任務說明 >>
請續寫下方介紹李考克及其〈性別不平等源起釋要〉一文的導讀,從最後一句之後接著寫下去。

文本節錄 >>
2015-11-29 22:29:27胡滌生

性別不平等源起釋要:概念與歷史的問題

Interpreting the Origins of Gender Inequality: Conceptual and Historical Problems (1983)

作者:艾利諾。李考克(Eleanor Leacock, 1922-1987) 倫敦政經學院人類學教授

導讀:胡滌生                        日期:101/12/05

作者簡介

  艾利諾。李考克(Eleanor Leacock)為人類學理論家。於女性主義運動時期,致力於性別議題。1922年出生於美國紐澤西州,其母Lily為數學家,其父Kenneth Burke為世界著名的文學評論家、哲學家及作家。大學就讀提倡女性自由主義(liberty arts)的Barnard學院(隸屬哥倫比亞大學)及Radcliffe學院(Cambridge, Massachusetts),並畢業於哥倫比亞大學。1941年嫁給電影製作家Richard Leacock,育有四名子名,於1962年離婚,並於1966年再嫁給主張公民權利與結盟行為主義者的James Haughton。她是對加拿大北部Labrador 省的山地原住民族「那斯卡匹」(Montagnais-Naskapi)研究方面最著名的民族誌學者,承續於William Duncan Strong(美國人類考古學家,鑽研北美與南美原住民族歷史)的論點。1950年研究期間發現「那斯卡匹」人的生活受到毛皮貿易活動的影響。1958至1965年在銀行街教育學院的專精研究學會(Bank Street College of Education as Senior Research Associate),以及1963至1972年在布魯克林工藝專科學校(Polytechnic Institute of Brooklyn)執教社會科學。後來1972年,在紐約城市大學研究所裡擔任全職的人類學教授。她撰寫一文〈家庭、私產與國家的源起〉(The Origins of the Family, Private Property and the State)來頌揚與復振恩格斯(Engels)理論,即恩格斯所強調的女性支配權的階級與國家提升,稱之為「女性的歷史挫折」。Leacock最豐碩的人類學領域貢獻則是她1983年所題名的〈性別不平等源起釋要:概念上與歷史上的問題〉(Interpreting the Origins of Gender Inequality: Conceptual and Historical Problems);此際,論證男性與女性關係的重要性,Leacock運用馬克思研究途徑去探討她的民族誌(ethnographies),證成資本主義要為女性被置於次要階級負起最大責任。1987年,李考克死於夏威夷(摘譯自維基百科,2012/10/21)。

資料摘錄 >>

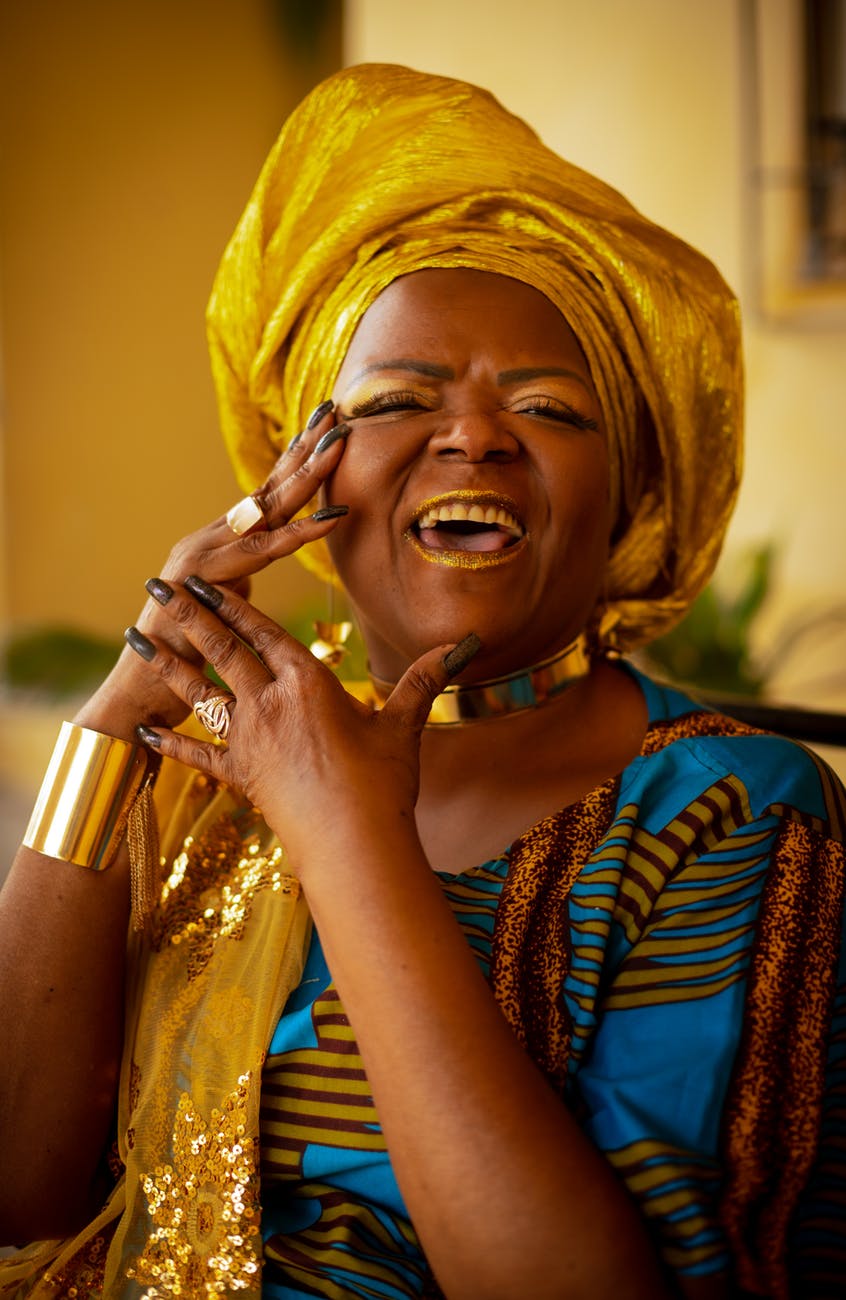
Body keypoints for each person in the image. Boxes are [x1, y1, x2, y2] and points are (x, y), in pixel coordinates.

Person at [0, 62, 843, 1300]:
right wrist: (115, 719)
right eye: (398, 398)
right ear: (307, 486)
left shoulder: (735, 809)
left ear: (629, 500)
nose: (475, 434)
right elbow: (22, 1190)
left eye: (550, 407)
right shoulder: (206, 759)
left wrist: (346, 838)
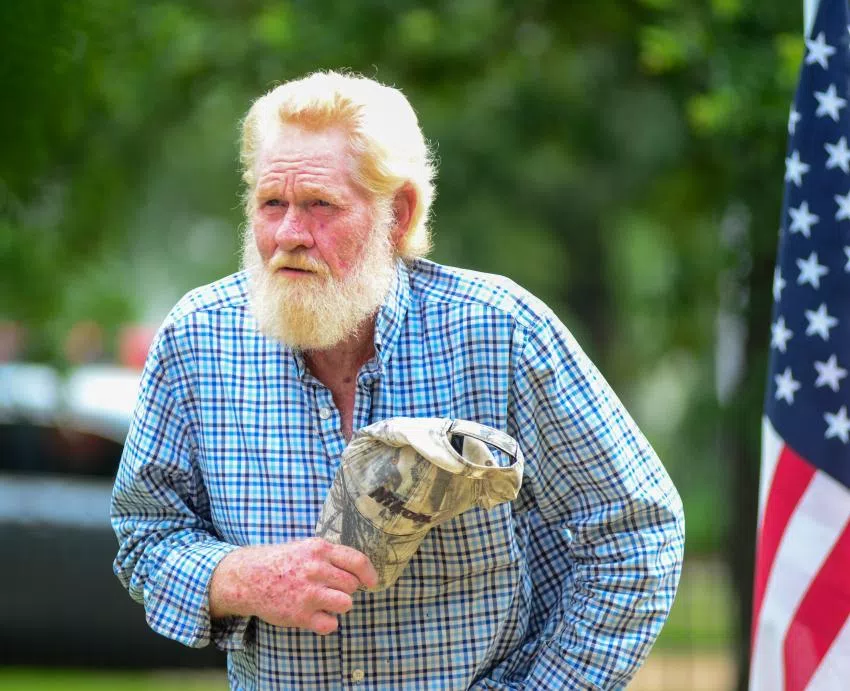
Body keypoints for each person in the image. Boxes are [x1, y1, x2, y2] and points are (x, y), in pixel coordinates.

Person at [111, 70, 685, 690]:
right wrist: (239, 578)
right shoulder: (197, 339)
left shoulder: (500, 331)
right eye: (272, 203)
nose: (290, 234)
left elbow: (638, 529)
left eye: (320, 205)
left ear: (397, 214)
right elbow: (146, 535)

任務輸出 >>
  1. 引言

  對於女性壓迫與源起需先釐清歷史和概念再來分析,在歷史方面需完全剔除(eradicated)「民族誌現況」(ethnographic present)的神話,以及人類學家對人們進行的性別關係結構之研究要全力以赴,不可依循像以前資本家的生產關係一樣,而要從殖民化的特定歷史對女性壓迫的影響進行各式研究。在概念方面需就源自資本家社會的範疇,完全跳脫對所有文化做詮釋的意向。上述範疇扭曲了原本共產主義社會(communist)關係的結構,因而弄混了層級來源。同樣的批判就有女性主義學者(feminist scholars)一致地提及過,必須徹底根除普遍彌漫的一種假說(assumption)──就是女性不是人類歷史的主角,而同等地位的男性才是。始終廣泛存在著一種肯認(recognize)上的謬誤,則是要糾正人類學對女性在社會中角色的失真,這已在一般社會結構的詮釋中形成根深蒂固的意涵(profound implications)。特別是法國馬克思主義者(Marxists)並沒有對Levi-Strauss的假說展開(launch)全面性的(thorough-going)批判論(criticism),假說提到女性依附男性交易(exchange)得以進入(inaugurated)人類社會,他們的分析在向以前資本家生產模式示弱(McGee,2007:429)。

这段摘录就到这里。